Why Trust God?

Someone recently referred me to the book of Job and told me: I do not know God's plan, but I trust him. Let me comment. In the first place, it's obvious to any thinking person that Job is Hebraic poetry which was never meant to portray historical conversations between God, Job and Satan (remember, it was poetry! Do YOU know anyone who speaks extemporaneously in Hebraic parallelistic poetic rhymes?).

In this story Job was put to a test. His whole family suffered with him. And why? So that an all knowing God (and/or one who determines all events) could win a contest with an "accuser" (lit. heavenly prosecutor who was overzealous in doing his job as a fully credentialed member of the heavenly court).

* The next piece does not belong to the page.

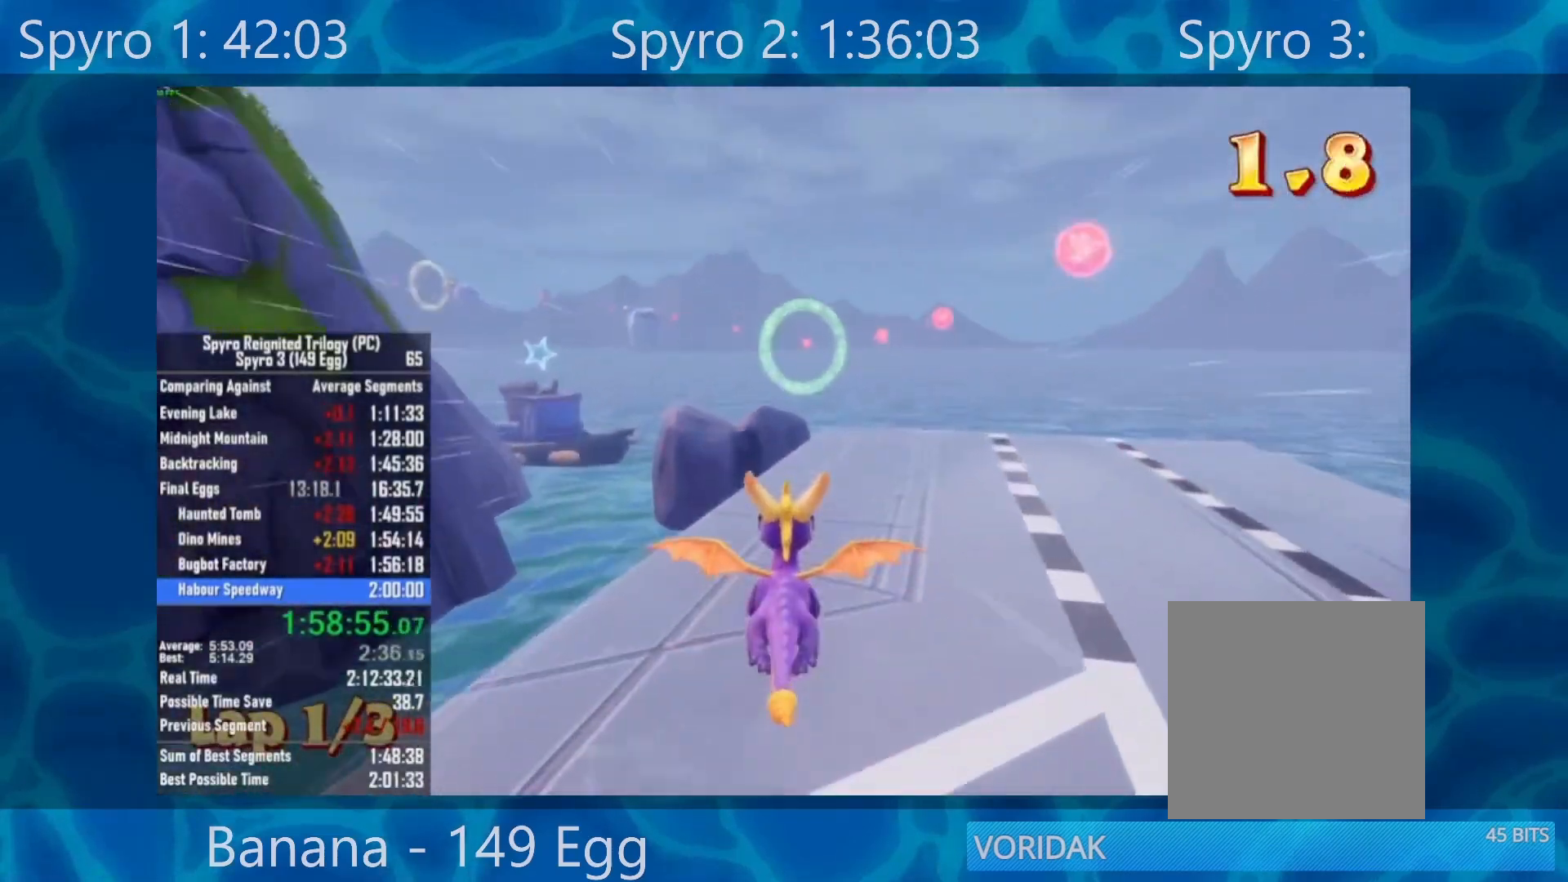
{"buttons": [], "left_stick": "up-left", "right_stick": "center", "events": [[83, "left_stick", "center"], [417, "left_stick", "up-left"]]}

The fact is, "satan" shouldn't have been given the time of day.

Job was experimented on by a God who knew the end result to win a bet, a contest. Why? There's no indication that God really loved Job or his family. To test this, just ask yourself if you would allow "satan" to do what he did here to a loved one of YOURS, especially if you knew the outcome. There's no reason to do so. Life throws so many real tests at us we don't have to fabricate them. God shouldn't have allowed it, if he loved Job and his family.

Job was never asked beforehand whether or not he wished to participate, and neither was his family, most all of whom died. We punish people who experiment on others without prior consent, even if those we experiment on are prisoners. Josef Mengele is widely hailed as a monster for doing just that to Holocaust victims. But God gets a free ride here. Why? Because he's bigger than us....that's why. Not because he's better than us. He's a monster....a bully....a king who will do with his subjects as he sees fit. This kingship model comes directly from ancient views of kings who did whatever they wanted to with their subjects. But kings were feared in the ancient world...they were not usually loved. All they were concerned with was peace in their kingdoms. They were not generally concerned if their subjects loved them, since subjects could be put down. Kings were only afraid, or fearful, if there was potential for an uprising or an assassination, hence the Bible depicts God as fearful too.

And this kingship model was written by ancients to describe the God that Christians worship. Christians have been tricked into loving such a king because they believe this God-king, can do anything he wants to do, call it good, and then demand that his subjects worship him. But I say no. This God is merely bigger than us, if he exists, and that's all. He's the biggest boy on the block. He can push us around, cause us to suffer, and punish us all he wants to. But I will not be tricked into loving and/or worshipping this bully. If he exists, the best I can do is to fear him. But love him? I cannot do that.